Kafka Terminology

In this tutorial I will explain basic Kafka basic terms and terminology.

  • Apache Kafka is an open source streaming platform. 
  • The Kafka core is written in Scala, and Kafka Streams and KSQL are written in Java.
  • Fast, highly scalable and redundant messaging through a pub-sub model.

Usecases:

  • Messaging System
  • Activity Tracking
  • Gather metrics from different locations
  • Application Logs
  • Streams Processing
  • Integration with other Big Data Technologies

Some terms to explain:

  • Cluster: This is a set of Kafka brokers.
  • Zookeeper: This is a cluster coordinator
  • Broker: This is a Kafka server, also the Kafka server process itself.
  • Topic: This is a queue (that has log partitions); a broker can run several topics.
  • Offset: This is an identifier for each message.
  • Partition: This is an immutable and ordered sequence of records continually appended to a structured commit log.
  • Producer: This is the program that publishes data to topics.
  • Consumer: This is the program that processes data from the topics.
  • Retention period: This is the time to keep messages available for consumption.

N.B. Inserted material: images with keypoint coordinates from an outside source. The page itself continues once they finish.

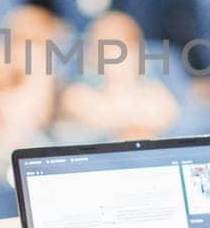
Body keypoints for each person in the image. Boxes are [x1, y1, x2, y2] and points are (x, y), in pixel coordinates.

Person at [56, 11, 178, 141]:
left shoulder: (153, 90)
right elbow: (103, 118)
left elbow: (167, 114)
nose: (118, 64)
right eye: (108, 54)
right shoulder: (77, 94)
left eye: (125, 53)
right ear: (93, 58)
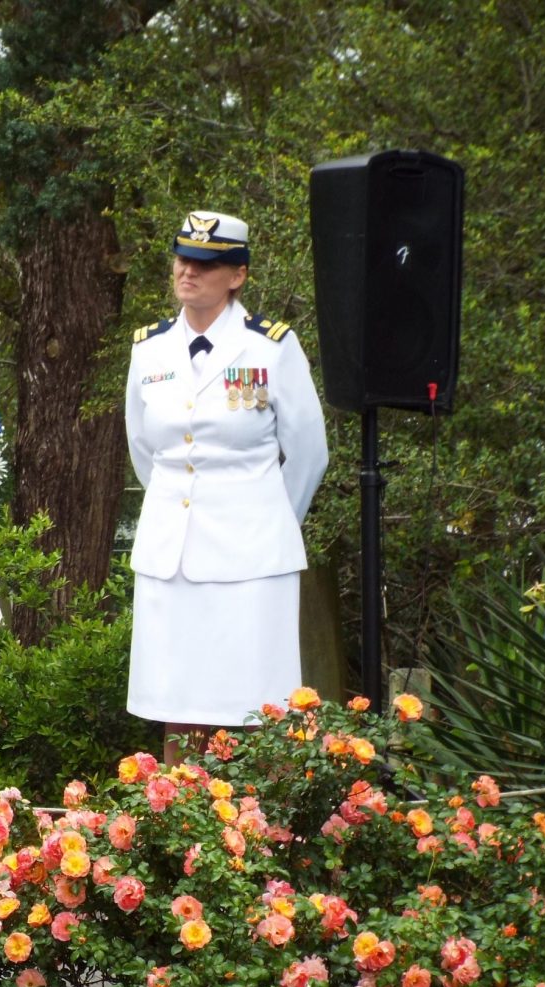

There are four major APIs in Kafka:

  • Producer API – Permits an application to publish streams of records.
  • Consumer API – Permits an application to subscribe to topics and processes streams of records.
  • Connector API – Executes the reusable producer and consumer APIs that can link the topics to the existing applications.
  • Streams API – This API converts the input streams to output and produces the result.